Ask Phil: I Keep Canting My Shotgun When I Shoot—Is That a Problem?
A reader wants to know if canting will cause him to miss shots
Q: I have started my New Year’s resolution early, which is to begin hunting upland birds and small game. I’ve been practicing mounting and swinging the gun, a 20-gauge 1100 Special Field, in the garage, twice daily. I’ve noticed my gun is naturally canted from northwest to southeast about 12 degrees every time. Will this cause misses? Should I correct it?
A: First of all, congratulations on your New Year’s Resolution, which is way better than mine (being sure to close kitchen cabinets after I get things out of them—it drives my poor wife nuts when I leave them all open). Congratulations, too, on being one of the few to actually do your dry-fire practice, and twice a day no less. Also, congratulations on owning a neat upland gun. Those Special Fields are nice, and were made back when Remington did a good job with fit and finish.
Now to your question. Canting is, as you say, the act of angling the gun slightly rather than holding it plumb-level straight up and down. There is another kind of canting, which is tilting your head over the stock. The latter kind of canting often indicates cross-dominance, as the shooter tries to put their off-side eye over the gun by tilting their head. Head canting puts a crick in your neck, makes it difficult to move the gun, and subjects you to more recoil. If you’re canting your head, you need to stop doing it and learn to shoot with your eyes level.

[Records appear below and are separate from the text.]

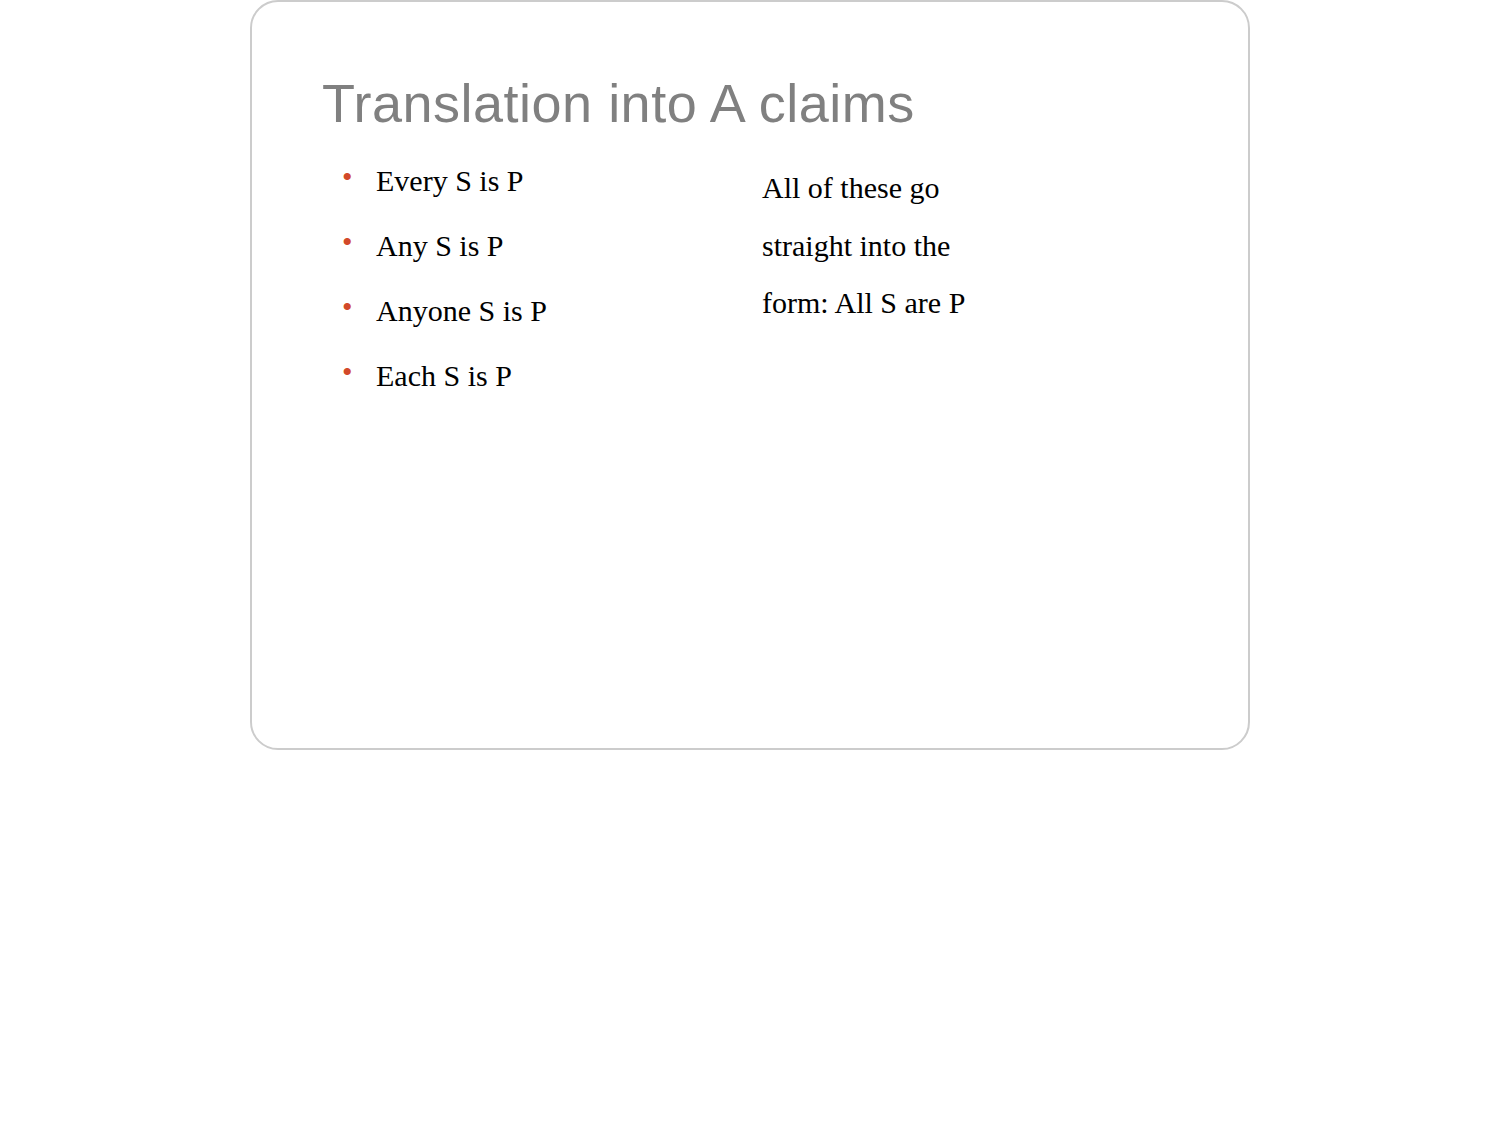Translation into A claims
Every S is P
Any S is P
Anyone S is P
Each S is P
All of these go
straight into the
form: All S are P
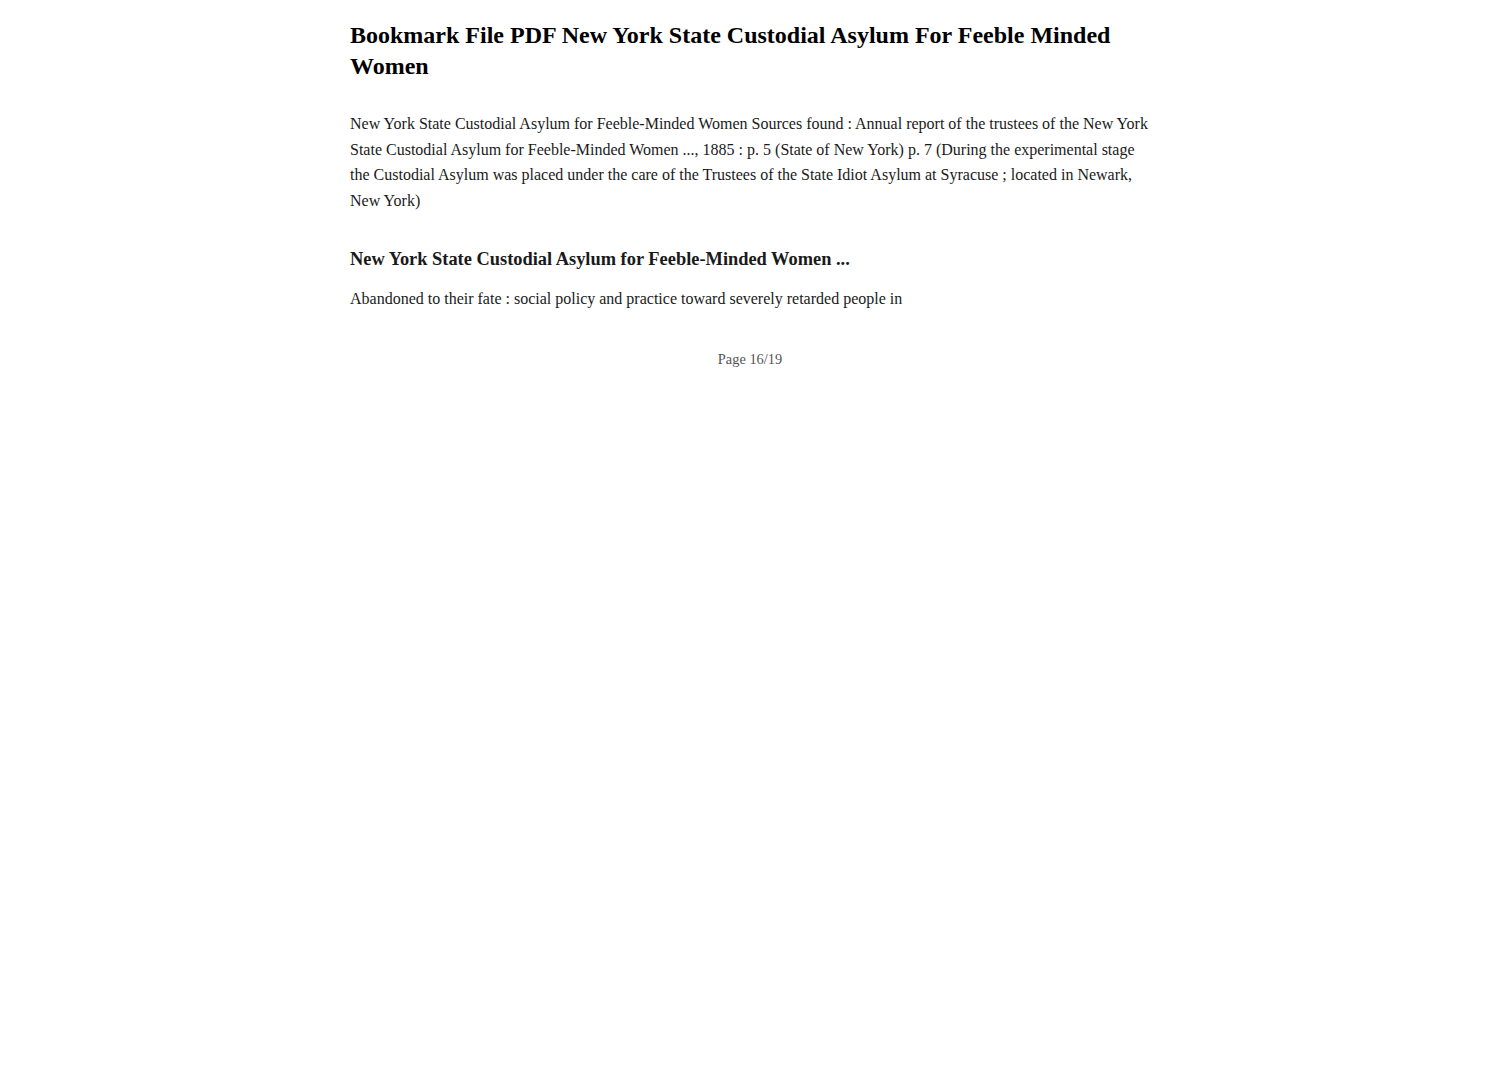Bookmark File PDF New York State Custodial Asylum For Feeble Minded Women
New York State Custodial Asylum for Feeble-Minded Women Sources found : Annual report of the trustees of the New York State Custodial Asylum for Feeble-Minded Women ..., 1885 : p. 5 (State of New York) p. 7 (During the experimental stage the Custodial Asylum was placed under the care of the Trustees of the State Idiot Asylum at Syracuse ; located in Newark, New York)
New York State Custodial Asylum for Feeble-Minded Women ...
Abandoned to their fate : social policy and practice toward severely retarded people in
Page 16/19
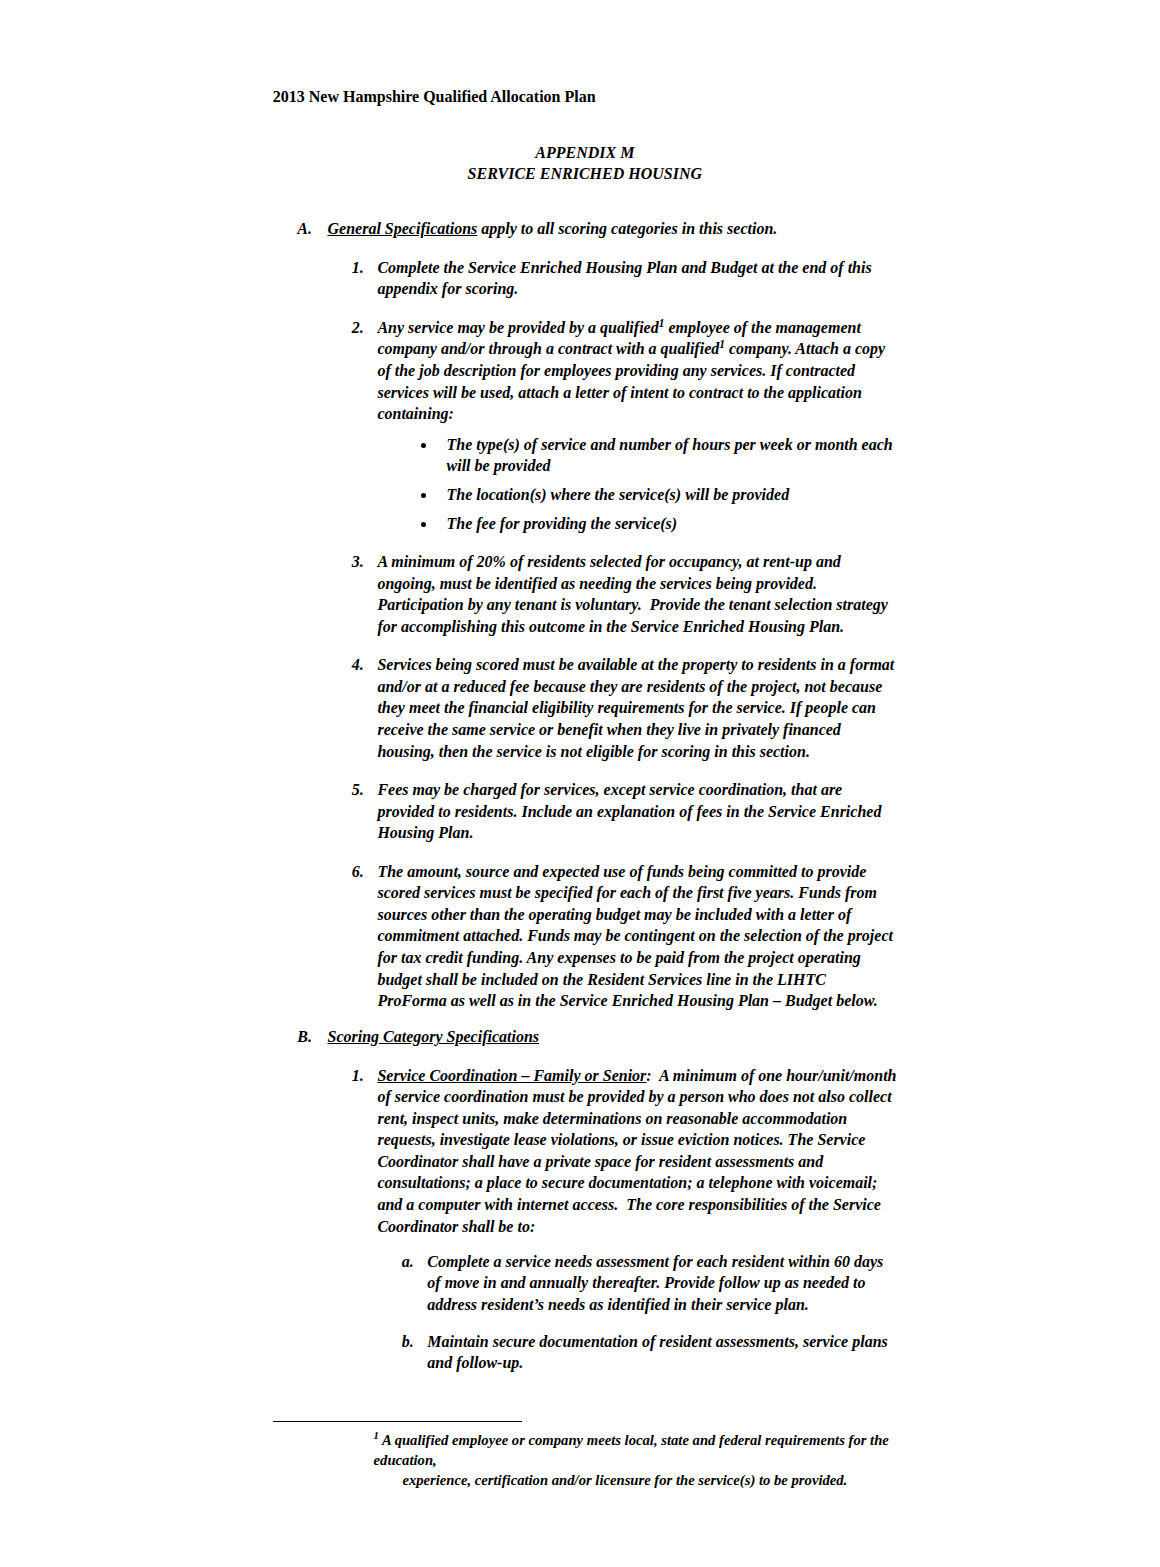2013 New Hampshire Qualified Allocation Plan
APPENDIX MSERVICE ENRICHED HOUSING
General Specifications apply to all scoring categories in this section.
Complete the Service Enriched Housing Plan and Budget at the end of this appendix for scoring.
Any service may be provided by a qualified1 employee of the management company and/or through a contract with a qualified1 company. Attach a copy of the job description for employees providing any services. If contracted services will be used, attach a letter of intent to contract to the application containing:
The type(s) of service and number of hours per week or month each will be provided
The location(s) where the service(s) will be provided
The fee for providing the service(s)
A minimum of 20% of residents selected for occupancy, at rent-up and ongoing, must be identified as needing the services being provided. Participation by any tenant is voluntary. Provide the tenant selection strategy for accomplishing this outcome in the Service Enriched Housing Plan.
Services being scored must be available at the property to residents in a format and/or at a reduced fee because they are residents of the project, not because they meet the financial eligibility requirements for the service. If people can receive the same service or benefit when they live in privately financed housing, then the service is not eligible for scoring in this section.
Fees may be charged for services, except service coordination, that are provided to residents. Include an explanation of fees in the Service Enriched Housing Plan.
The amount, source and expected use of funds being committed to provide scored services must be specified for each of the first five years. Funds from sources other than the operating budget may be included with a letter of commitment attached. Funds may be contingent on the selection of the project for tax credit funding. Any expenses to be paid from the project operating budget shall be included on the Resident Services line in the LIHTC ProForma as well as in the Service Enriched Housing Plan – Budget below.
Scoring Category Specifications
Service Coordination – Family or Senior: A minimum of one hour/unit/month of service coordination must be provided by a person who does not also collect rent, inspect units, make determinations on reasonable accommodation requests, investigate lease violations, or issue eviction notices. The Service Coordinator shall have a private space for resident assessments and consultations; a place to secure documentation; a telephone with voicemail; and a computer with internet access. The core responsibilities of the Service Coordinator shall be to:
Complete a service needs assessment for each resident within 60 days of move in and annually thereafter. Provide follow up as needed to address resident’s needs as identified in their service plan.
Maintain secure documentation of resident assessments, service plans and follow-up.
1 A qualified employee or company meets local, state and federal requirements for the education,experience, certification and/or licensure for the service(s) to be provided.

Canting the gun mildly, on the other hand, isn’t ideal, but I’d put it way down on the list of flaws to correct. Unless you’re twisting the gun at a radical angle, a little cant is unlikely to put you off target. That said, it should be fixable, either by concentrating on it during your dry-fire practice or by fooling with gun fit. Not everyone’s shoulder pocket is shaped to accommodate a vertical gunstock. Sometimes changing to a recoil pad without a prominent toe, or grinding down the toe of an existing pad, helps the gun better fit your shoulder without digging into it. Personally, I don’t like shooting guns with sharp, protruding toes. Or you can add an adjustable buttplate that lets you angle the pad slightly outward at the bottom.
More important than this, though, is that you spend your practice sessions concentrating on bringing the gun to your face rather than your face to the gun, and focusing on mounting smoothly not quickly. Finally, as you swing the shotgun, imagine moving it in time with the target.